[Opening Records to process section]

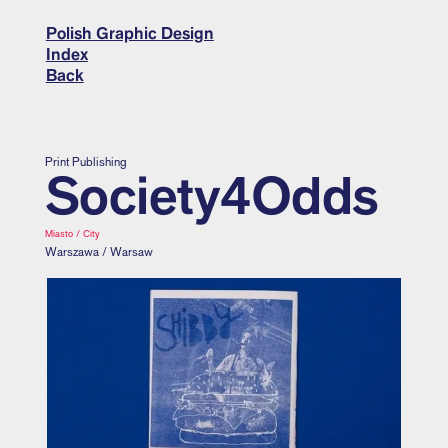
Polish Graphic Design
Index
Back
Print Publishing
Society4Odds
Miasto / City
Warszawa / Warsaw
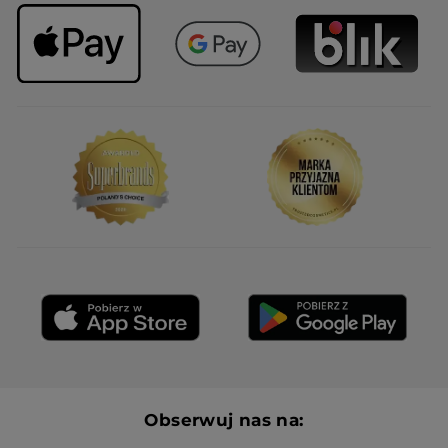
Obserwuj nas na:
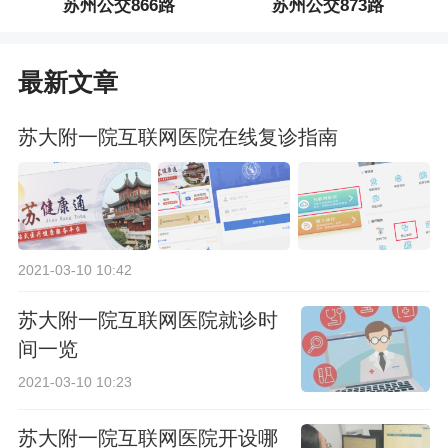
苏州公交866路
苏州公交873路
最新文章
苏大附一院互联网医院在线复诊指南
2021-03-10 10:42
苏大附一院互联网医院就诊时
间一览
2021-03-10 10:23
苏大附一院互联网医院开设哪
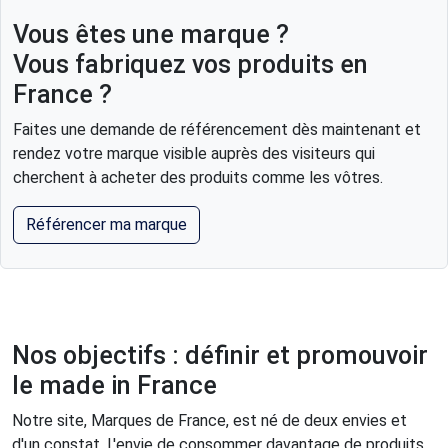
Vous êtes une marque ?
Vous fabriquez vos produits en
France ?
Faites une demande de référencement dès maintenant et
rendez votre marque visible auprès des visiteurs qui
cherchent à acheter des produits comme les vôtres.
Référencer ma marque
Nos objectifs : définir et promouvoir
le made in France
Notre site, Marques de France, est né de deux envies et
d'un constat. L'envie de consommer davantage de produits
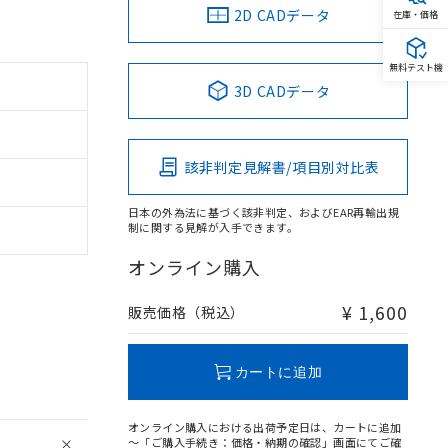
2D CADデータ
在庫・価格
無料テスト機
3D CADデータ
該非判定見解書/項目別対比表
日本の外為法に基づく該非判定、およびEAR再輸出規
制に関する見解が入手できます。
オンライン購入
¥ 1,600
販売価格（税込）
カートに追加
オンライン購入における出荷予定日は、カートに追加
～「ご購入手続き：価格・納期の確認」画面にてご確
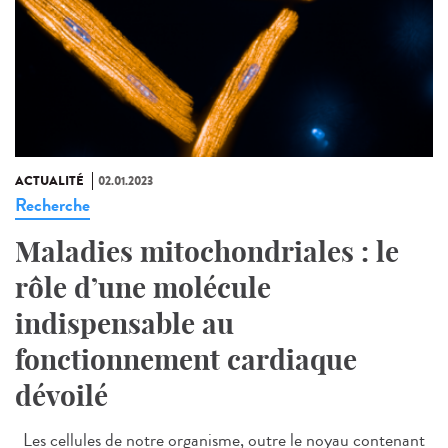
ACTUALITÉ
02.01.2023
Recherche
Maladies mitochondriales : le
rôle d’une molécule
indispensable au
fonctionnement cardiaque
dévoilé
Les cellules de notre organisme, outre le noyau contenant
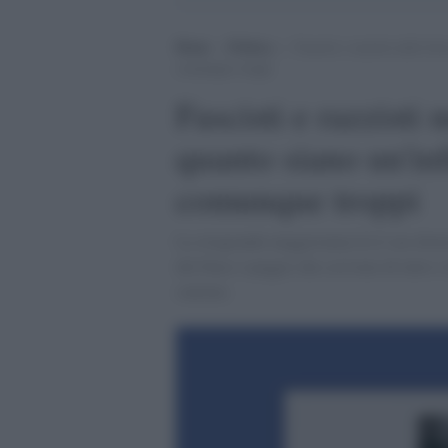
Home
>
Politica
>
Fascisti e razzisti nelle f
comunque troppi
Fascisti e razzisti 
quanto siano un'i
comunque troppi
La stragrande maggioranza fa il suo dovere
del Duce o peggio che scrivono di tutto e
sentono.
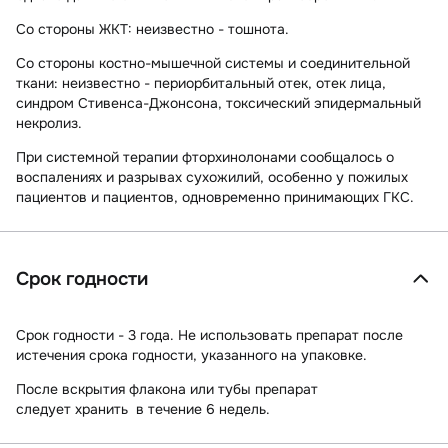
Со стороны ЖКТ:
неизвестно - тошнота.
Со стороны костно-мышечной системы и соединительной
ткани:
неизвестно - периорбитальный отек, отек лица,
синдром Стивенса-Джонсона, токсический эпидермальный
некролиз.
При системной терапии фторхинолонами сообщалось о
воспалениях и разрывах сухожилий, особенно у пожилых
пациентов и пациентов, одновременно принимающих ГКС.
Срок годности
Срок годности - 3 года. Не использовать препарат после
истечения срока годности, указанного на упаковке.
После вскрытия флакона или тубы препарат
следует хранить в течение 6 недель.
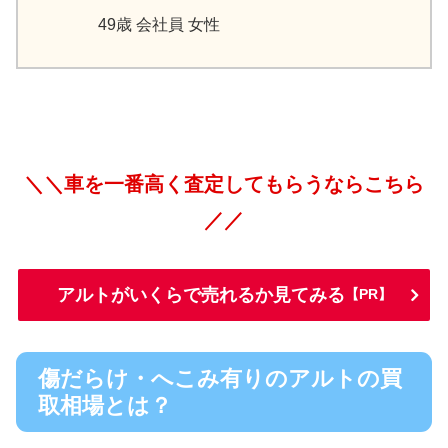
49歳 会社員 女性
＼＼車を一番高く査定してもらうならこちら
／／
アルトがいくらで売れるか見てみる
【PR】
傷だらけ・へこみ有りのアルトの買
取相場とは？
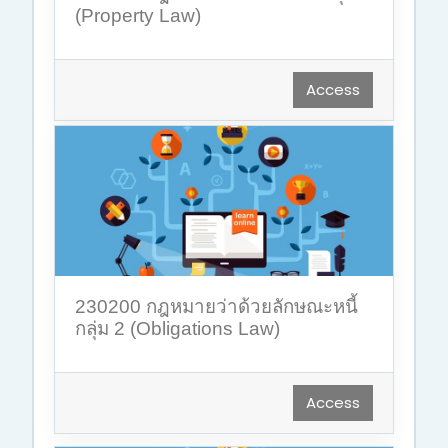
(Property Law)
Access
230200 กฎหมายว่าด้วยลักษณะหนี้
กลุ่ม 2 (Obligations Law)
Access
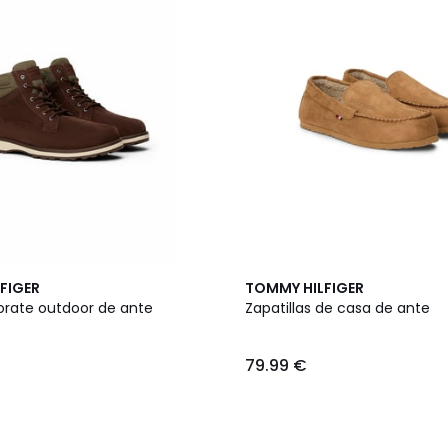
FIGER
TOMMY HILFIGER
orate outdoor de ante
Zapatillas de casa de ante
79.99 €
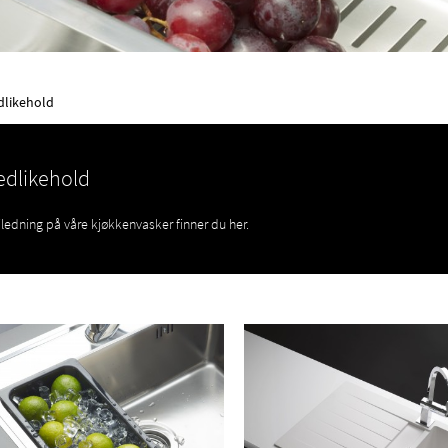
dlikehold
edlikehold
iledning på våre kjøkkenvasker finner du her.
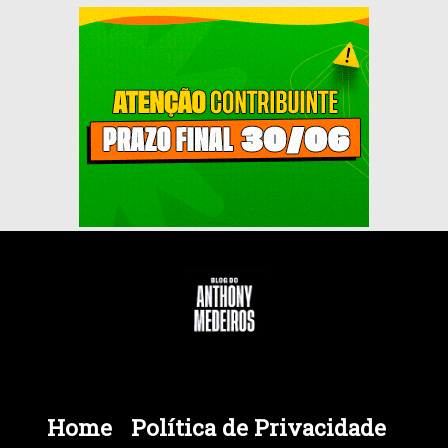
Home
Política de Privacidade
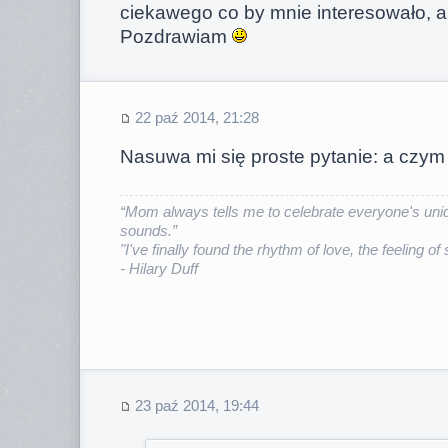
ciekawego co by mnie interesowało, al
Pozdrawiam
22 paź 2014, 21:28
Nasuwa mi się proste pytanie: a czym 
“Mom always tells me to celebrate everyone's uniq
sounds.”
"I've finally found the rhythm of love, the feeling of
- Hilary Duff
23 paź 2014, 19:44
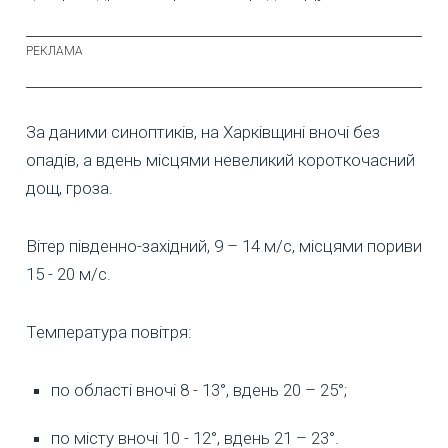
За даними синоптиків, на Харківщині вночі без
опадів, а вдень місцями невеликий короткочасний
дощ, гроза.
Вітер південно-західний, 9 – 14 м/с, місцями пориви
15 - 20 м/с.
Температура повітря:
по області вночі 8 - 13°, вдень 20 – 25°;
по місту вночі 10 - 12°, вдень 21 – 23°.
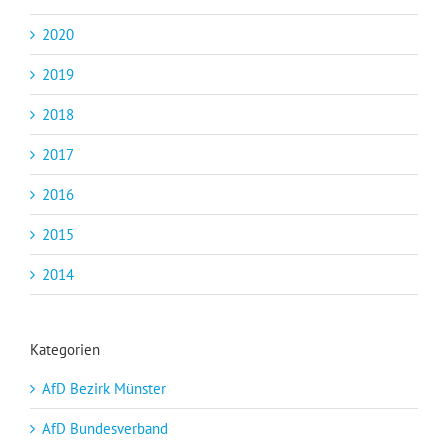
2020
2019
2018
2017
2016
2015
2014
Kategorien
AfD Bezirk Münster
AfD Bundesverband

[Closing Records to process section]

* _Exercise brief_:
Count the lines in the listing that contain the string "вдень", and reply with the number alone.

* _Answer box_:
3